§ **Instructions to follow**
Please quote every naming line from the rows below word for word, leaving out the pictures.

§ **The records**

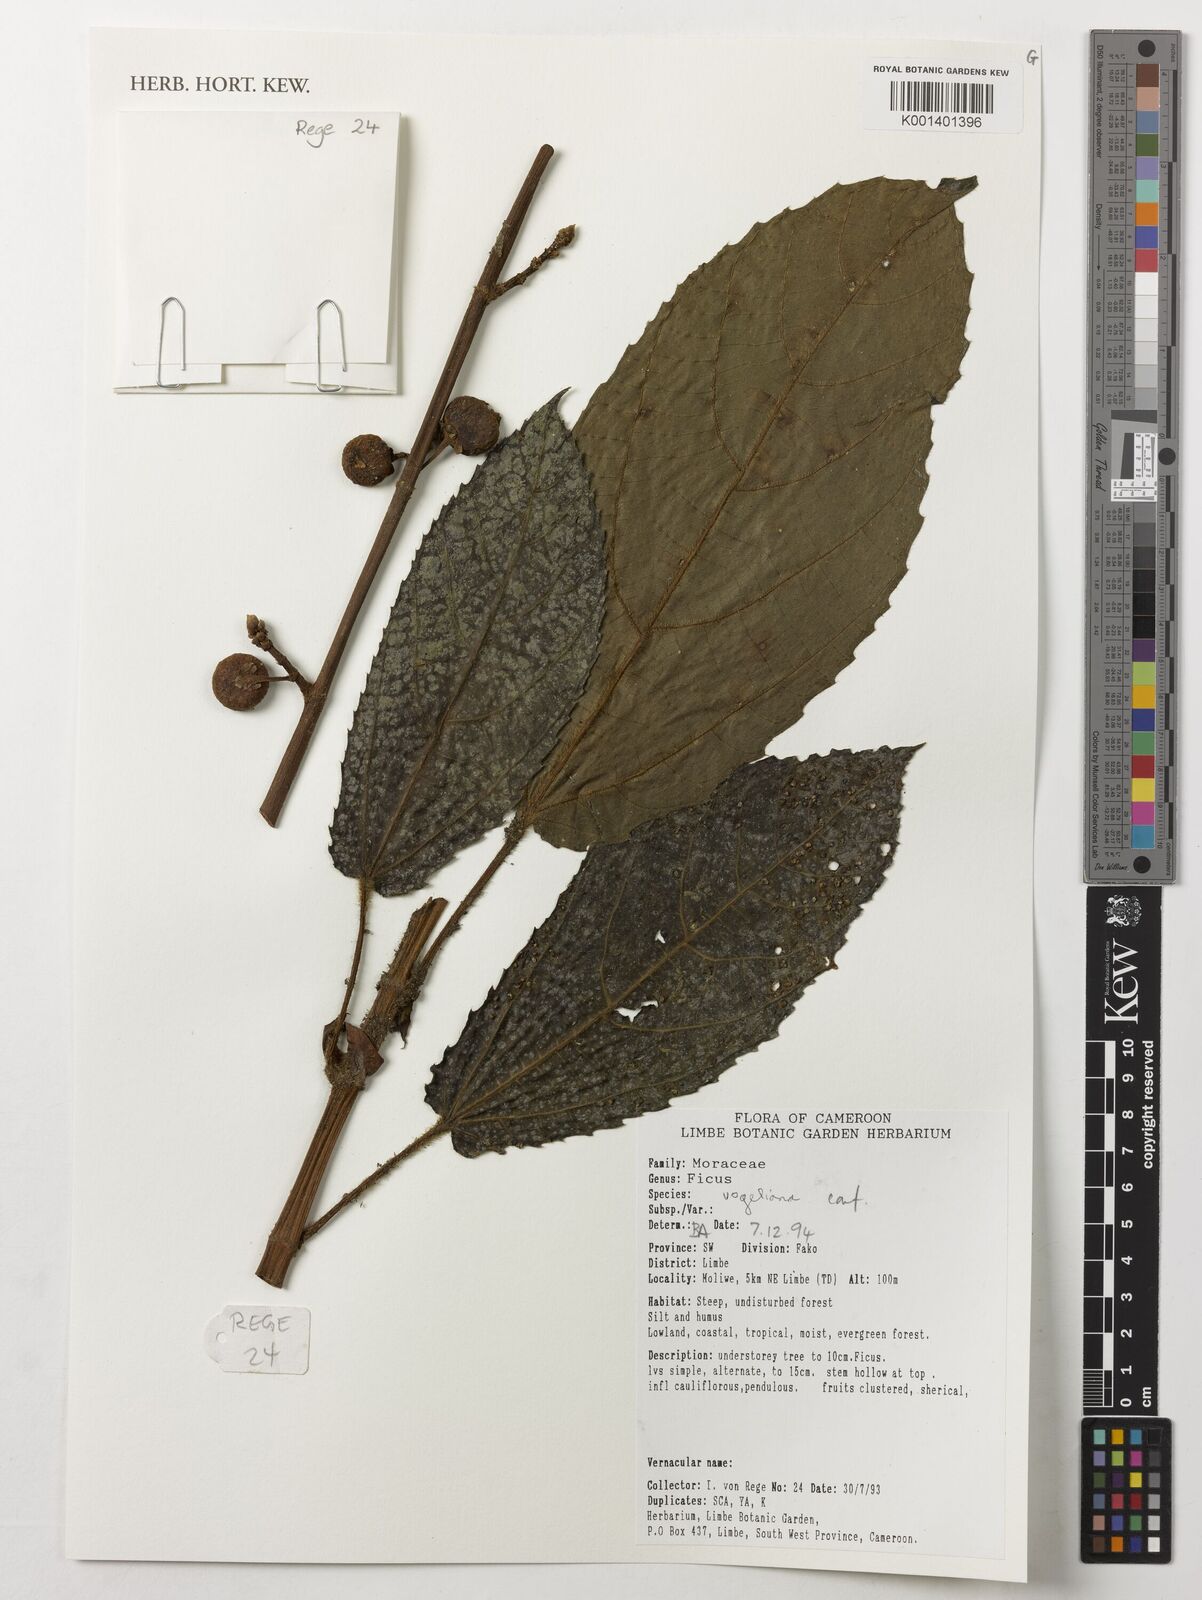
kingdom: Plantae
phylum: Tracheophyta
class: Magnoliopsida
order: Rosales
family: Moraceae
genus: Ficus
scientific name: Ficus vogeliana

§ **Solution below**
kingdom: Plantae
phylum: Tracheophyta
class: Magnoliopsida
order: Rosales
family: Moraceae
genus: Ficus
scientific name: Ficus vogeliana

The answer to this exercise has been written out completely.